La singularité des groupements fonciers ruraux

Les groupements fonciers ruraux sont soumis aux dispositions applicables aux parts de groupements forestiers pour leur fraction représentative de biens en nature forestière (C. rur. pêche marit., art. L. 322-22, al. 3)368.


347) A. Arnaud-Emery, Plus-values : querelle autour des bois et forêts : JCP N 2011, n° 1, 1003.
348) BOI-BIC-PVMV-40-10-10-10, § 90 et s.
349) BOI-BIC-PVMV-40-10-10-10, § 250. – BOI-BA-SECT-20.
350) Sous réserve qu’elles n’exercent pas une activité professionnelle et que la société d’épargne forestière ne relève pas de l’impôt sur les sociétés.

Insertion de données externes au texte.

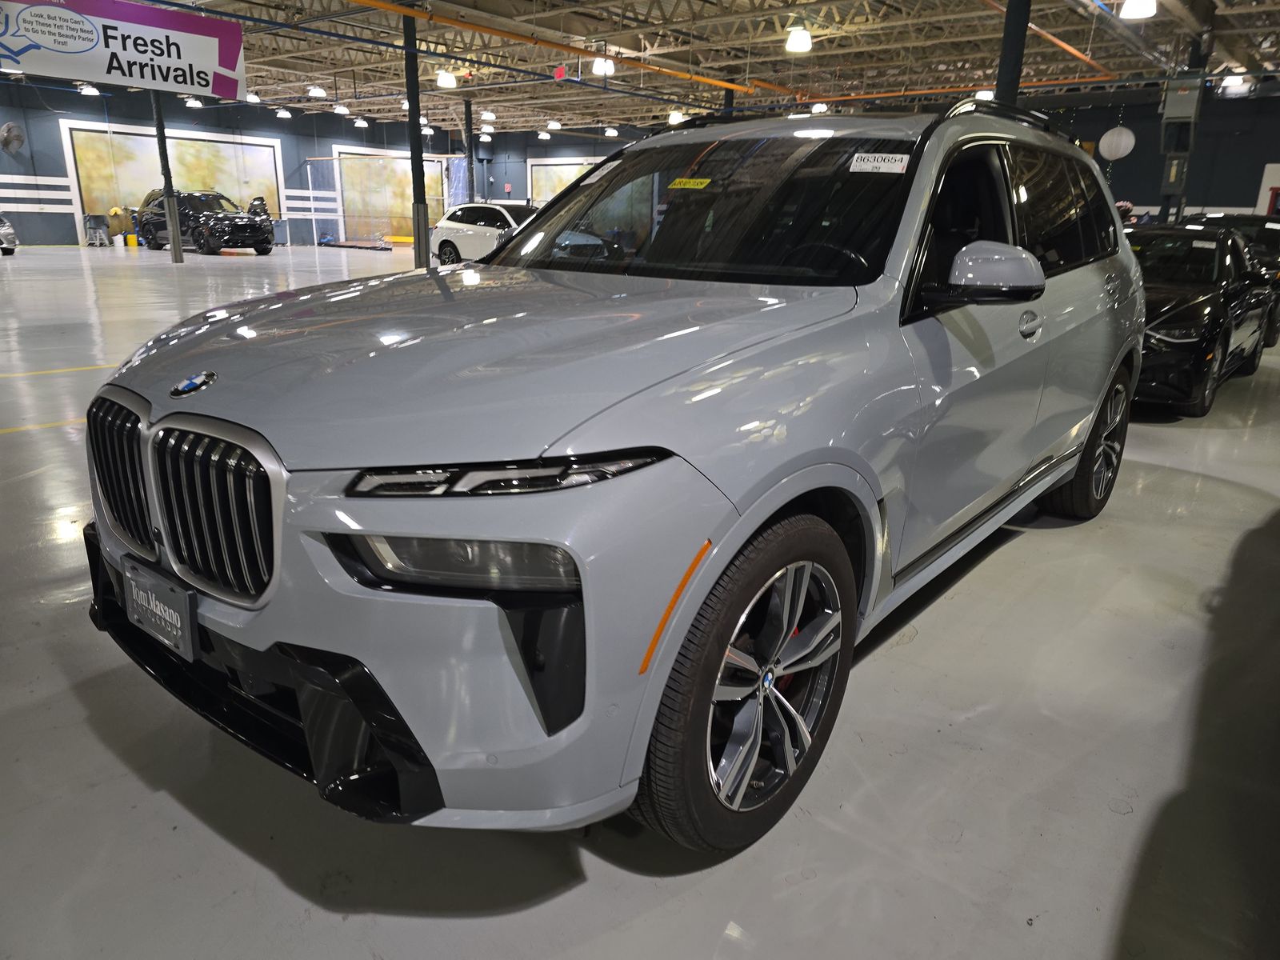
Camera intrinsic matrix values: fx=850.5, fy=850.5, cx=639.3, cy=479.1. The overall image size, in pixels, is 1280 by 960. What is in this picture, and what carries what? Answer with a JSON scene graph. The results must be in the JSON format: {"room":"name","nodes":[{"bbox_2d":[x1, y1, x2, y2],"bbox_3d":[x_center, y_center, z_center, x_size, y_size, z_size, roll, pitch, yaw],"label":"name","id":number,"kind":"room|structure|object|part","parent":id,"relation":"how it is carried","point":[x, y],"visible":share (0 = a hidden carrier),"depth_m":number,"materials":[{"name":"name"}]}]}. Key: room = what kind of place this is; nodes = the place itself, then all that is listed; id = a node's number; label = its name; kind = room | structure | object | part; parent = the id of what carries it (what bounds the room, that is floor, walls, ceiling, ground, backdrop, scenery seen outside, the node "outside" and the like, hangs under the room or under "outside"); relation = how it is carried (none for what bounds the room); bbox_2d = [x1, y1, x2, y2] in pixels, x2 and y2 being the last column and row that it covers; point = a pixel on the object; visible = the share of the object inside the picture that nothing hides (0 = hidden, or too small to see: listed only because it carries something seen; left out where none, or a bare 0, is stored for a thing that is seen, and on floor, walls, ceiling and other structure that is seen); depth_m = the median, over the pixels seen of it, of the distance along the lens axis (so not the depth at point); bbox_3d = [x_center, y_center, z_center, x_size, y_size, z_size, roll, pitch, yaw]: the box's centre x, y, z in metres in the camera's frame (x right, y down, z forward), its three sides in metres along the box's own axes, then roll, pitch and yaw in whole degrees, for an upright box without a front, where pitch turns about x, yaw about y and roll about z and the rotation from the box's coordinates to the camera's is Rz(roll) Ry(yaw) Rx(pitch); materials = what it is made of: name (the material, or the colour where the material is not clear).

351) BOI-RFPI-PVI-10-40-70.
352) BOI-RFPI-PVI-30-30-10, § 30.
353) V. n° a4513.
354) BOI-RFPI-PVI-30-30-10, § 50.
355) BOI-RFPI-PVI-30-30-10, § 60.
356) V. 2e commission, nos a2107 et s.
357) Sous réserve que les parts cédées ne constituent pas un actif professionnel : V. n° a4257.

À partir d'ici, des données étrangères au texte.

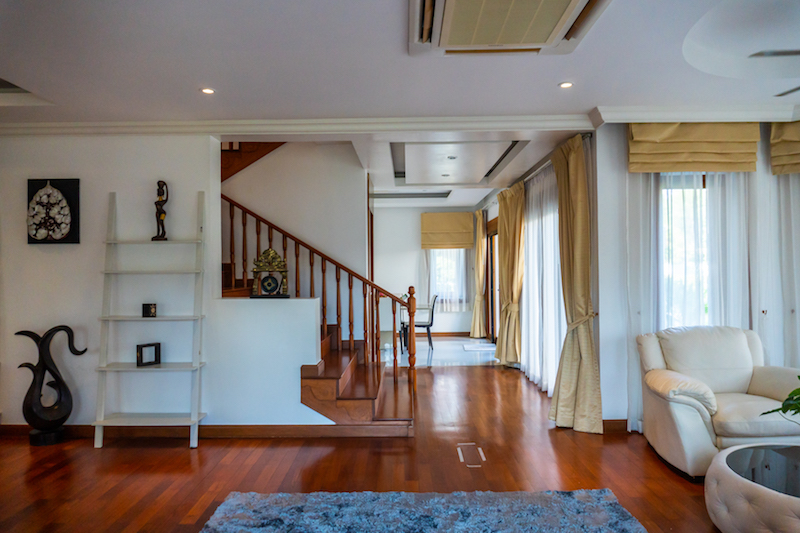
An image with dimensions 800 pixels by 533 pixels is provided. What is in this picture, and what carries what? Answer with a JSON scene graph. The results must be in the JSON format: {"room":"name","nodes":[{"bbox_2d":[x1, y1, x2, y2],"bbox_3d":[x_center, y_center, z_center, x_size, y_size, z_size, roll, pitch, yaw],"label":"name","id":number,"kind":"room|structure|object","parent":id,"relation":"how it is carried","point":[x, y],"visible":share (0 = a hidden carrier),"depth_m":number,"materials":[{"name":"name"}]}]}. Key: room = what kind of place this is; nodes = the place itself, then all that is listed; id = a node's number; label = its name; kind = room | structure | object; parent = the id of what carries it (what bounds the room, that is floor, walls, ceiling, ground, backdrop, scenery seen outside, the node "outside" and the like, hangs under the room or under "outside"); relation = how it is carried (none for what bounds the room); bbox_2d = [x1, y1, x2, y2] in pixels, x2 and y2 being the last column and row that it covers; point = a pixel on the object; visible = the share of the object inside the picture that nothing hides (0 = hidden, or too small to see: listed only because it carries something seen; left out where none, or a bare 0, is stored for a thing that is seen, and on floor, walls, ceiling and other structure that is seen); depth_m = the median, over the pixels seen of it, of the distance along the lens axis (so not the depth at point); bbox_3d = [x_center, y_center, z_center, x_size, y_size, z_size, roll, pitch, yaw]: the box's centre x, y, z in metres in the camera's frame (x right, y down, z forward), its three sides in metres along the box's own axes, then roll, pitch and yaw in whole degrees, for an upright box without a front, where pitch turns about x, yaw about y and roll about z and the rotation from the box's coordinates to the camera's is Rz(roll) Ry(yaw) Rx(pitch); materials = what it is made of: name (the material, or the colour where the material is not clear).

357) BOI-RFPI-SPI-20, § 40 et s.
358) BOI-RFPI-SPI-10-20, § 150.
359) BOI-RFPI-SPI-30, § 20.
360) BOI-RFPI-SPI-20, § 90.
361) BOI-RPPM-PVBMI-20-10-10.
362) BOI-RPPM-PVBMI-20-10-20.
363) Même si les souscriptions sont libérées ultérieurement – BOI-RPPM-PVBMI-20-20-20-20, § 10.
364) V. nos a4515 et s.
365) V. n° a4272.
366) Mémento Lefebvre fiscal 2017, n° 18220.
367) CE, 9e et 8e ss-sect., 30 déc. 1998, n° 136430, SARL des Éts Masson-Couasnon : Dr. fisc. 1999, n° 41, comm. 738.
368) Pour leur fraction représentative de biens agricoles, elles sont soumises aux dispositions applicables aux parts de GFA.